How Does the Breast Form?
Following conception, breasts begin to develop after only seven to eight weeks as a thickening of tissue in the embryo. During the 12th to 16th weeks after conception they become more definite and the cells begin to form into ducts, milk producing glands and the muscle cells that eventually become the nipple and areola. From this point on, hormones from the mother begin to influence the growth of milk ducts and the milk producing glands, in both male and female babies. The glands begin to secrete a clear liquid substance known as colostrum. This subsides over the first few weeks of a newborn’s life.
Until just before the onset of puberty, both female and male children have nearly identical breasts. Puberty causes the release of estrogen (and later, progesterone as well) in females due to the maturation of the ovaries. This causes the breasts to develop over roughly three to four years and results in mature breasts that go on to change further in the event of childbirth and lactation.
Anatomy of the Mature Breast
The fully mature female breast is made up of four primary structures: the lobules (or glands), milk ducts, connective tissue and fat.
The lobules are grouped into units called lobes. They are unevenly arranged in a circular pattern around the area of the nipple and areola. The lobules empty into the milk ducts which extend from the nipple and areola and back through the breast into several collecting ducts. The lobules, milk and connecting ducts are responsible for providing breast milk during lactation.
Fat surrounds the breast lobes and is almost always soft (in contrast to the harder feeling lobes). The difference in sensation between the lobes and breast fat allows physicians to identify the lobes by palpating the breast or employing mammographic imaging.

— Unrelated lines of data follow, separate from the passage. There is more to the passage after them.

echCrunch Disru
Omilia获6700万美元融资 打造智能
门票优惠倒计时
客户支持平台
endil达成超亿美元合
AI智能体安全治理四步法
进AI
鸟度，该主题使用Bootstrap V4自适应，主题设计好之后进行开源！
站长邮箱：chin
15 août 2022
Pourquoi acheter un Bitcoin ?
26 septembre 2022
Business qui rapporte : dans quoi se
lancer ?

The upper outer portion of the breast is composed primarily of glandular tissue. This tissue is where tenderness is experienced by women before menstruation. Younger women’s breasts are mainly made up of glandular tissue and a small percentage of fat and, because of this, are firmer. Over time estrogen dissipates and the lobes begin to shrivel and become replaced by fat, becoming softer and losing support. Changes in hormones, especially during the menstrual cycle, are most evident in glandular tissue and often lead to dramatic changes.
Common Signs of Aging and Abnormalities
Aside from the changes in hormonal levels (which become most evident during and following menopause) that cause the breasts to lose firmness, weight also plays a large role in the appearance and shape of the breasts. In advanced age the breast is made up primarily of fat, making even small degrees of weight gain or loss evident in their size and shape.

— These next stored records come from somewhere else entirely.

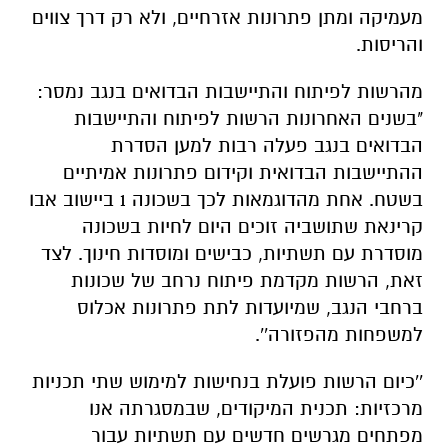
מעמיקה ומתן פתרונות אזרחיים, ולא רק דרך צווים
והריסות.
מהרשות לפיתוח והתיישבות הבדואים בנגב נמסר:
"בשנים האחרונות הרשות לפיתוח והתיישבות
הבדואים בנגב פעלה רבות למען הסדרת
ההתיישבות הבדואית וקידום פתרונות אמיתיים
בשטח. אחת מהדוגמאות לכך בשכונה 1 ביישוב אבו
קרינאת שתושביה זוכים היום לחיות בשכונה
מוסדרת עם תשתיות, כבישים ומוסדות חינוך. לצד
זאת, הרשות מקדמת פיתוח נרחב של שכונות
ברחבי הנגב, שמיועדות לתת פתרונות אכלוס
למשפחות מהפזורה''.
''כיום הרשות פועלת בנחישות למימוש שתי תכניות
מרכזיות: תכנית המיקודים, שבמסגרתה אנו
מפתחים מגרשים חדשים עם תשתיות עבור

Common abnormalities of the breast, present from birth, differ from aging. Some women are born with “accessory” nipples just below the breast, or, extra breast tissue that most often manifests in the underarm area. These growths should be recognized and monitored by a physician, but are not dangerous. They can be removed by a Plastic Surgeon if desired. A less common abnormality is the underdevelopment of one or both breasts, a condition that can occur on its or that can be accompanied by noticeable issues in the breast musculature and ribs. These problems can be corrected with treatment from a qualified Plastic Surgeon.